The seemingly unified mass call-out occurred after weeks of anti-police protests and a Los Angeles City Council decision to slash the city’s police budget by $150 million, according to the paper.

It also occurred during a weekend of particularly high gun violence.

Los Angeles police officials said an anonymous letter was circulated among the ranks, calling on officers to coordinate a mass call-out in response to the city defunding police.

“They succeeded in defunding the police; what do you think is next? Our pay? Our benefits? Our pensions? You’re God Damn right all those things are in jeopardy now,” the letter read, according to the Los Angeles Times. “We have to send the city a clear message that we are not expendable and we are not going to take this crap anymore.”
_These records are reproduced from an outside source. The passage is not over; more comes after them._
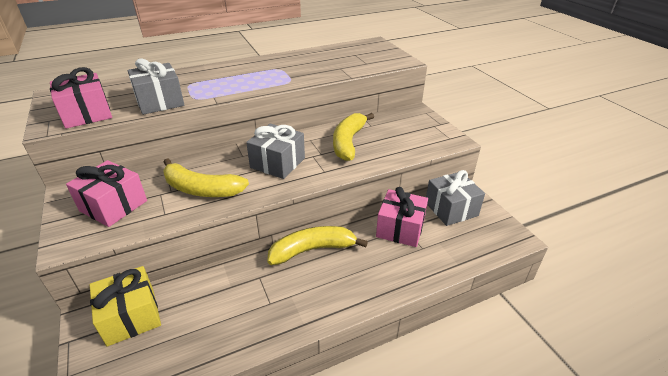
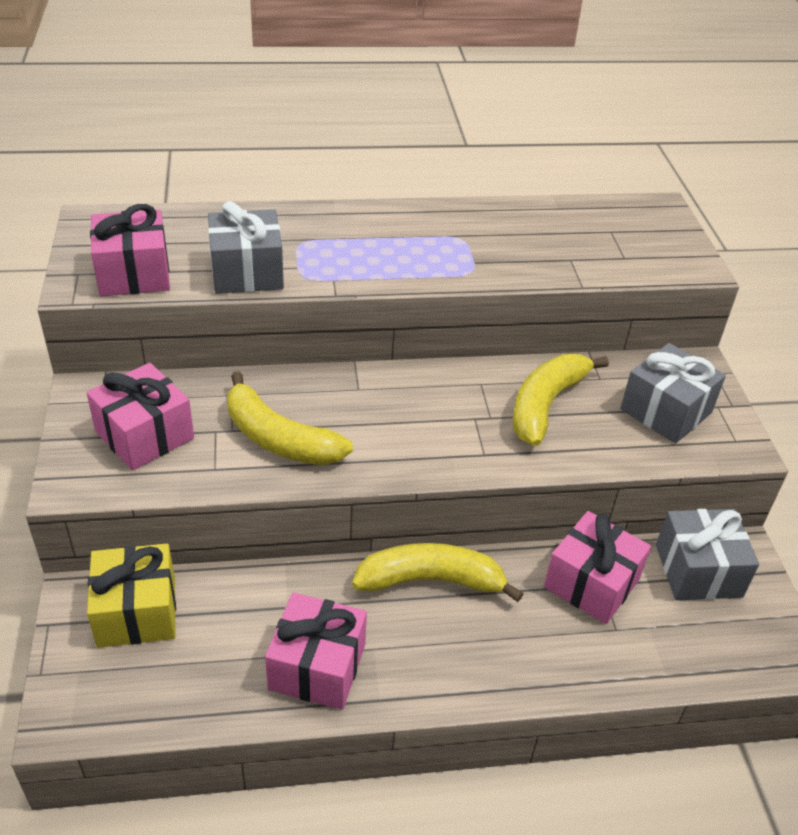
camera: 15 degrees right, 5 degrees up
(259, 316) = (317, 666): none -> pink gift
(277, 163) = (411, 418): grey gift -> grey gift (665, 411)

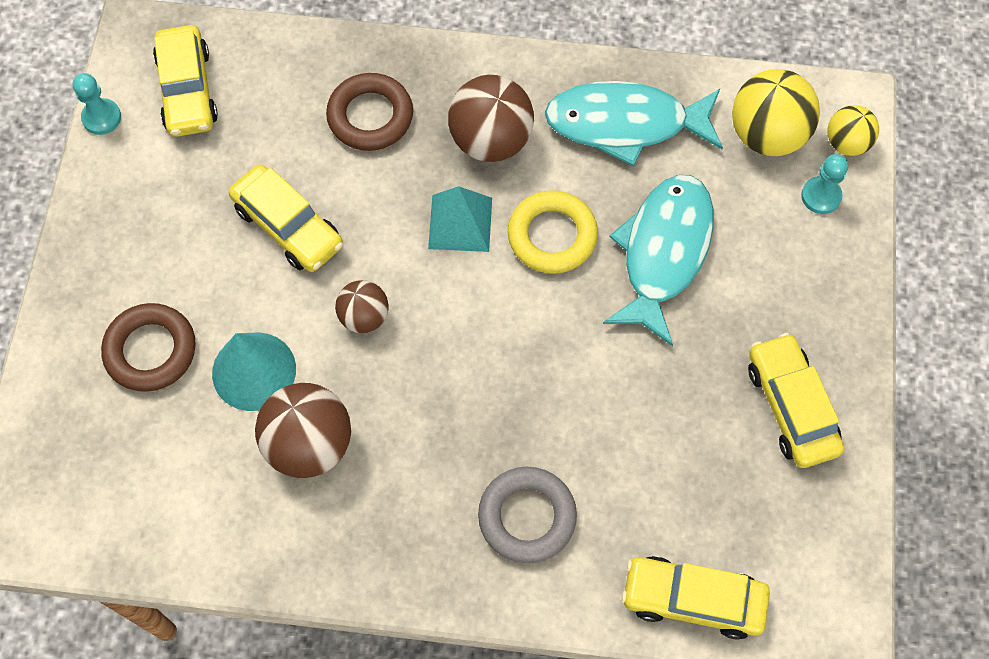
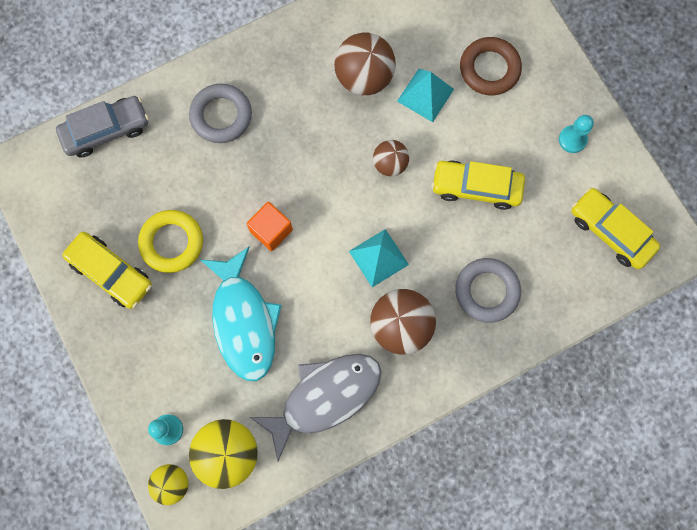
camera: 145 degrees right, 10 degrees up
(101, 117) = (643, 179): turquoise pawn -> turquoise pawn (572, 139)
(254, 371) = (425, 95): turquoise cone -> turquoise pyramid
(370, 116) = (487, 291): brown ring -> grey ring
(552, 236) = (318, 286): yellow ring -> yellow ring (172, 242)
(562, 331) = (271, 230): none -> orange cube
(625, 124) = (325, 397): turquoise fish -> grey fish
(693, 600) = (106, 130): yellow car -> grey car

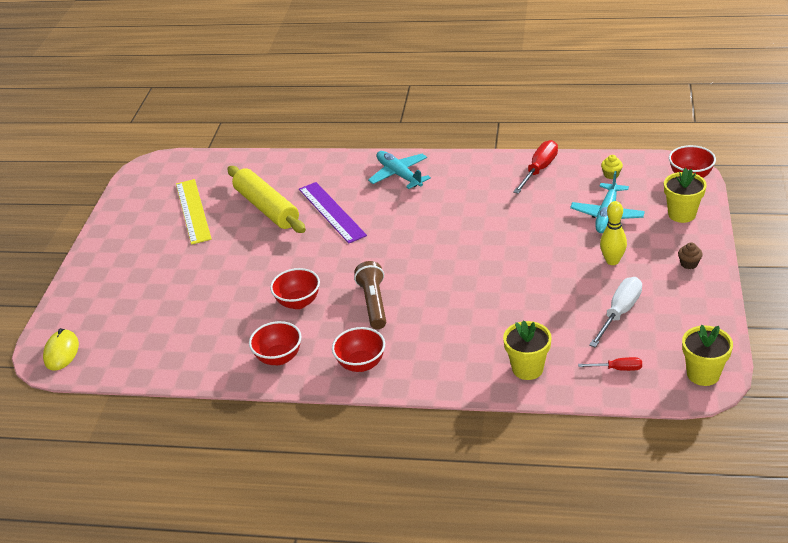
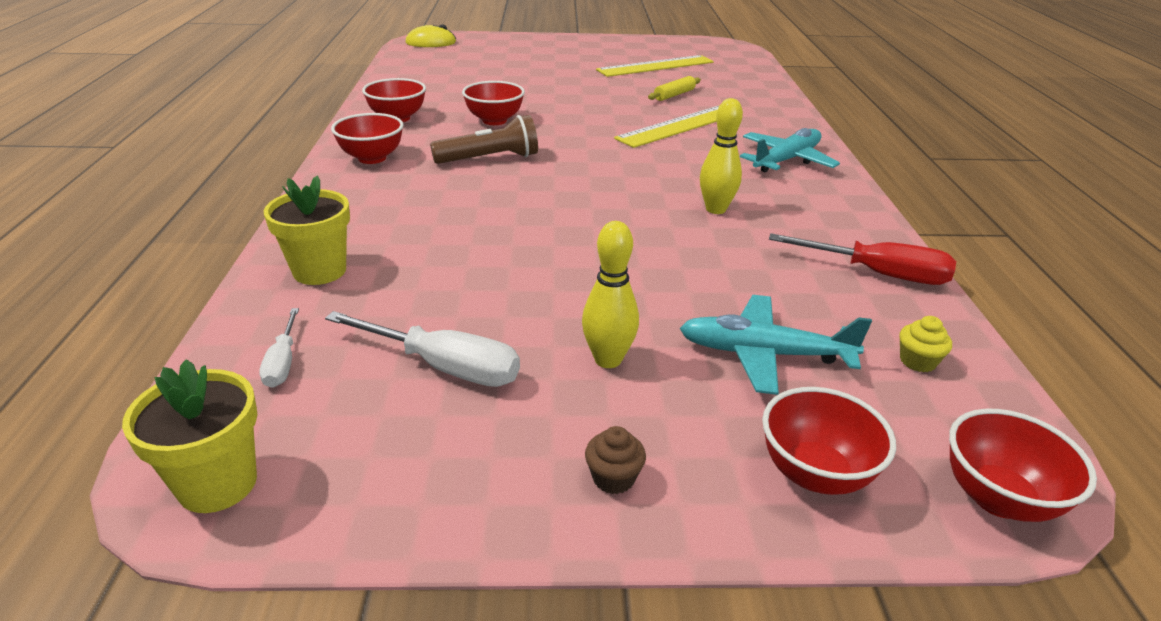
camera: 75 degrees right, 5 degrees down
(266, 208) = (674, 95): yellow rolling pin -> yellow rolling pin, size x0.45
(331, 212) = (678, 126): purple ruler -> yellow ruler
(464, 211) = (715, 209): none -> yellow bowling pin
(618, 369) = (283, 363): red screwdriver -> white screwdriver
(682, 214) = (815, 473): yellow flower pot -> red bowl

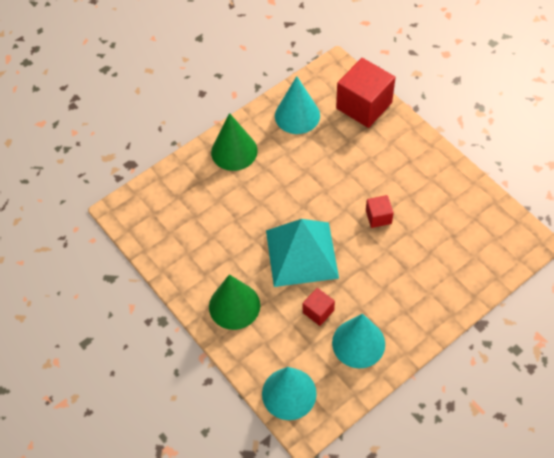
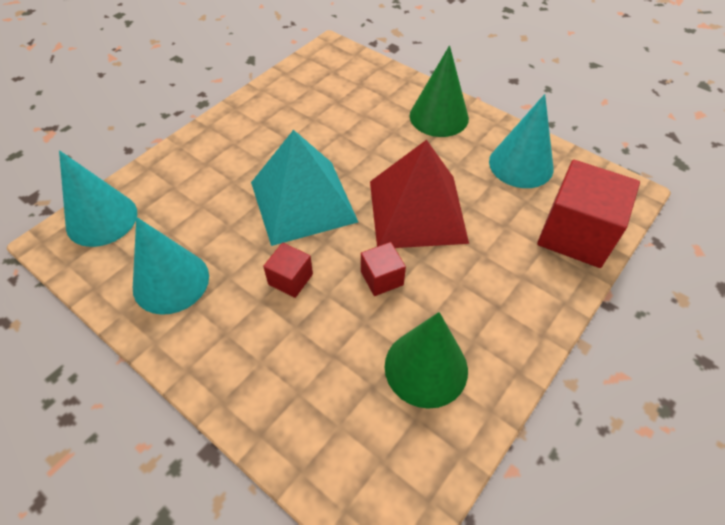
camera: 75 degrees right, 5 degrees down
(234, 306) = (221, 152): green cone -> green cone (426, 367)
(318, 311) = (218, 231): red cube -> red cube (290, 279)
(326, 185) = (417, 211): none -> red pyramid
The Los Angeles Police Department (LAPD) said any “blue flu” event constitutes an illegal orchestrated labor action and immediately launched an investigation into the mass call-outs.

LAPD officials ultimately filed “action items” against any officer who called out sick during the period in question, regardless of the circumstances of those absences.

Those “action items” are entered into the LAPD’s database and have the potential to follow officers throughout their careers, attorney Matthew McNicholas, one of the attorneys representing the four LAPD officers, told the Los Angeles Times.

As a result, some officers wound up being demoted and losing their income.

“I believe the chief was upset, and this is what he did,” McNicholas told the paper.

The officers’ lawsuit and pushback from the police union eventually led to the LAPD withdrawing the universal disciplinary action, according to McNicholas.

He said the agency had cast “a net that was way, way, way too big,” the Los Angeles Times reported.

The city settled the lawsuit last week, agreeing to pay each of the four officers $30,000.

Courtney McNicholas, another attorney representing the officers, said the judgements are proof her clients did nothing wrong and that they can use them to push back against any potential accusations to the contrary as they continue their careers, the Los Angeles Times reported.

“If at any time this comes back on them — like, ‘Oh, I heard you were a blue fluer,’ things like that, which can happen — they can say: ‘Wrong. I was right. I got a judgment,’” the attorney told the paper.

The LAPD declined to comment on the four judgements, according to the Los Angeles Times.


----------